Crotone, il Centro ausili tecnologici del gruppo Turano a disposizione della Calabria

 CROTONE - Bisogna immaginarseli, questi bambini che nascondono il loro problema, per dirci molto di più. Bisogna immaginarseli, e cercare di ricomporre il senso dei loro vocalizzi apparentemente senza significato. Bisogna immaginarseli, mentre i loro complessi bisogni comunicativi e le loro difficoltà di apprendimento sono interrogativi ancora in piedi. Quegli interrogativi adesso possono trovare risposte, a Crotone e in Calabria, grazie al Cat (Centro ausili tecnologici), un servizio innovativo per tutte le persone, non solo in età evolutiva ma anche adulte, realizzato dalla Fondazione Turano di Roma e ospitato dal Centro Turano di Crotone. “A Crotone c’è un nuovo spazio per i diritti”, ha detto, non a caso, Carmelo Turano, presidente dell’omonima Fondazione, durante il convegno tenutosi per illustrare le strategie e gli strumenti della Caa (comunicazione

aumentativa e alternativa), a cui si ispira il progetto Cat, e conclusosi con le visite guidate, a cura dello psicotecnologo Fabrizio Corradi, peraltro docente alla Lumsa, di rappresentanti dell’associazionismo e delle istituzioni attraverso locali attrezzati con i più innovativi dispositivi della tecnologia “assistiva”.  Facilitatori della riabilitazione, che prima erano appannaggio esclusivo di grandi centri a Milano o a Pavia, adesso sono fruibili nel profondo Sud per famiglie che non dovranno più affrontare i cosiddetti viaggi della speranza. E’ stata folta la partecipazione al convegno, moderato da Gennaro Colangelo, responsabile della comunicazione per la Fondazione Turano, che ha saputo suscitare interesse per l’unicità del progetto in Calabria.

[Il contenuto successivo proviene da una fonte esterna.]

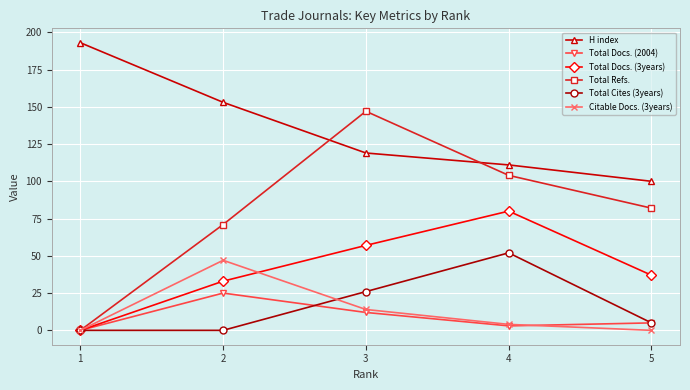

What is the difference between the second highest and second lowest values in the Total Docs. (2004) series?

9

Un progetto che si ispira a iniziative internazionali nel campo della
Caa, ovvero a un insieme di conoscenze, tecniche, strategie e tecnologie volte a semplificare e incrementare la comunicazione nelle persone, siano esse bambini o adulti, che hanno difficoltà a usare i più comuni canali comunicativi. “Un servizio necessario in Calabria”, ha sottolineato lo psicotecnologo Corradi, grazie al quale con un semplice pulsante o un gesto quel bambino che non riesce ad articolare il linguaggio orale o la scrittura riuscirà, comunque, ad essere più presente, in famiglia, nei luoghi di gioco, nella vita pratico-quotidiana. “Il Cat – ha annunciato Caterina Podella, segretario generale della Fondazione Turano – verrà proposto a tutte le strutture riabilitative in Calabria”. L’auspicio è che sia “l’inizio di un network” e che stimoli la relazione tra tutte le strutture sanitarie territoriali che si occupano dei bisogni di salute nella disabilità.